The shift downstream is equally important. If these sanctions are maintained, Lukoil will have to divest its refineries in Bulgaria and Romania, as well as the Netherlands, which were pillars in Russian energy dominance in Europe. Lukoil Finland's subsidiary has already announced plans to close more than 400 service station after the Finnish government refused to grant exemptions. Lukoil secured a waiver that allows it to continue to operate hundreds of retail outlets in the U.S.A., Belgium and the Netherlands, as well as the Western Balkans. However, its share of the market is already small.
EASTERN EUROPE UNWINDS RUSSIAN LEVERAGE
Eastern Europe is experiencing the most dramatic change. The most dramatic changes are taking place in Eastern Europe.

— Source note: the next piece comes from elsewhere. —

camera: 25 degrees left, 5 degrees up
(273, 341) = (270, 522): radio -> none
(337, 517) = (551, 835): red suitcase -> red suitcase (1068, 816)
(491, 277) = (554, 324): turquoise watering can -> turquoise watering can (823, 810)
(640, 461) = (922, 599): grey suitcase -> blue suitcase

Romania has chosen to comply with all sanctions, and has been accelerating the sale?of?the Petrotel refining plant, while Moldova has taken over Lukoil’s aviation fuel supply infrastructure in order to ensure stability. Hungary and Slovakia are the only EU member states that still import Russian barrels, despite the EU's specific sanctions exemption. Lukoil supplied most crude oil through the Druzhba Pipeline for many years. However, they have other options. They have alternatives, however. Hungarian PM Viktor Orban obtained a temporary U.S. exemption allowing oil and?gas?company MOL continue purchases. However, the exemption is only valid for one year. If Hungary does not stop these purchases, Russia will likely gain the last foothold on the EU oil markets.

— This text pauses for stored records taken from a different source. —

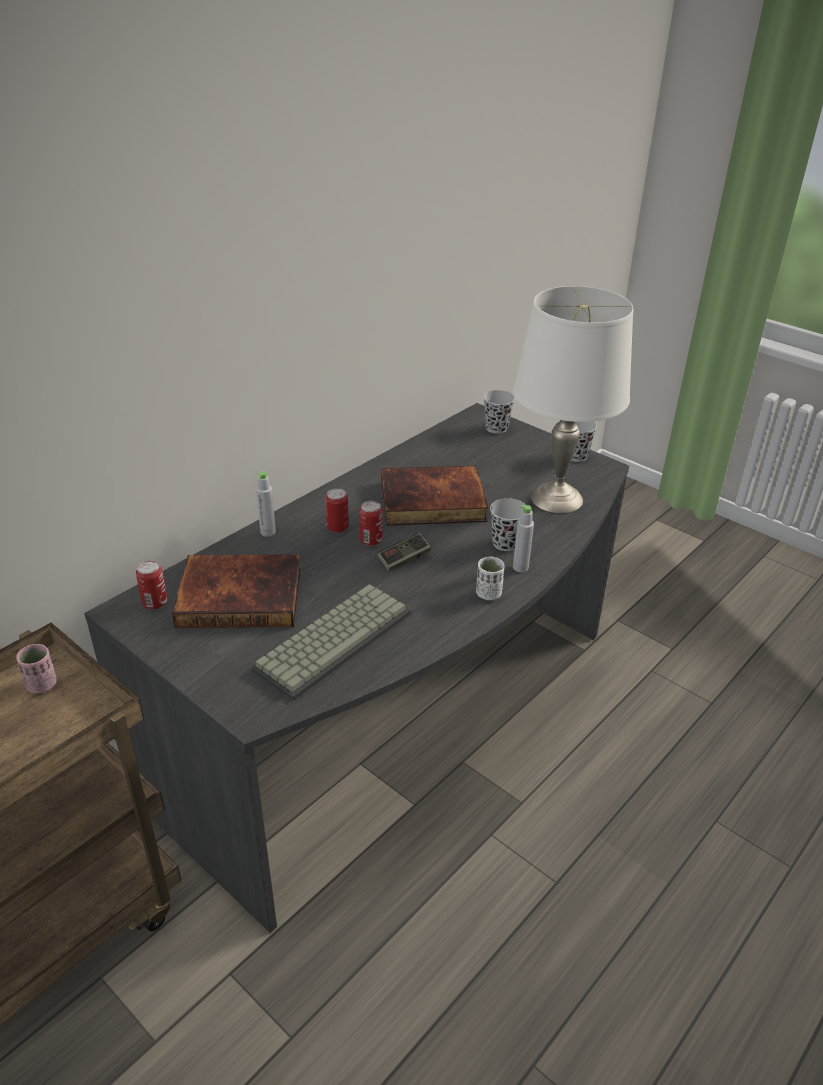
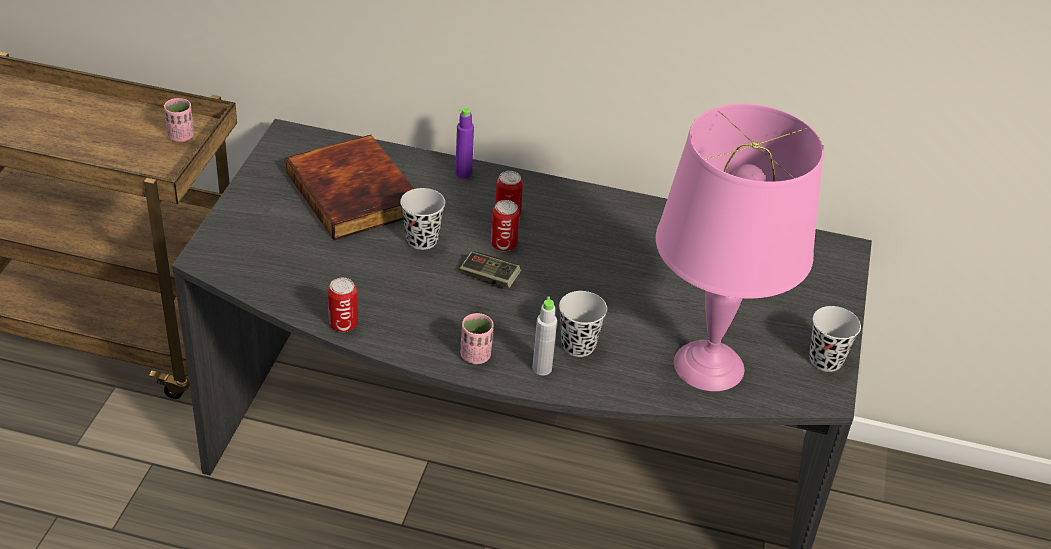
camera: 60 degrees right, 5 degrees up
(155, 603) = (311, 149): can -> can (343, 324)
(268, 532) = (463, 173): grey bottle -> purple bottle
(334, 638) = (333, 270): keyboard -> none
(432, 502) = (611, 266): book -> none
(488, 594) = (475, 356): white cup -> pink cup
(496, 428) = (824, 273): black cup -> black cup (422, 240)
(557, 499) = (707, 366): white table lamp -> pink table lamp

RECLAMING STRATEGIC SPACES
New sanctions may also have a significant impact on the refined products markets, where Lukoil &?Rosneft are major players. The EU will close the "refining gap" in January. This means that major transshipment hubs, which imported large quantities of Russian crude to re-export refined products into Europe, will have to reduce their imports. The EU also targeted India's Nayara Refinery, whose principal shareholder is Rosneft.
There are still gaps. It will be difficult to enforce these restrictions on refined products. The EU still has no way to know if products coming from large net oil exporting countries, like Egypt and the United Arab Emirates are made from Russian crude. The global energy market has also adapted in order to keep Russian crude flowing. This includes the development of large “shadow fleets” - tankers operating outside the Western financial system. We now seem to be at an important turning point. Over the years, Russia has used its energy companies as a tool to extend its political and economical reach into Europe, Middle East, and beyond. The global power balance could be shifting in a decisive way.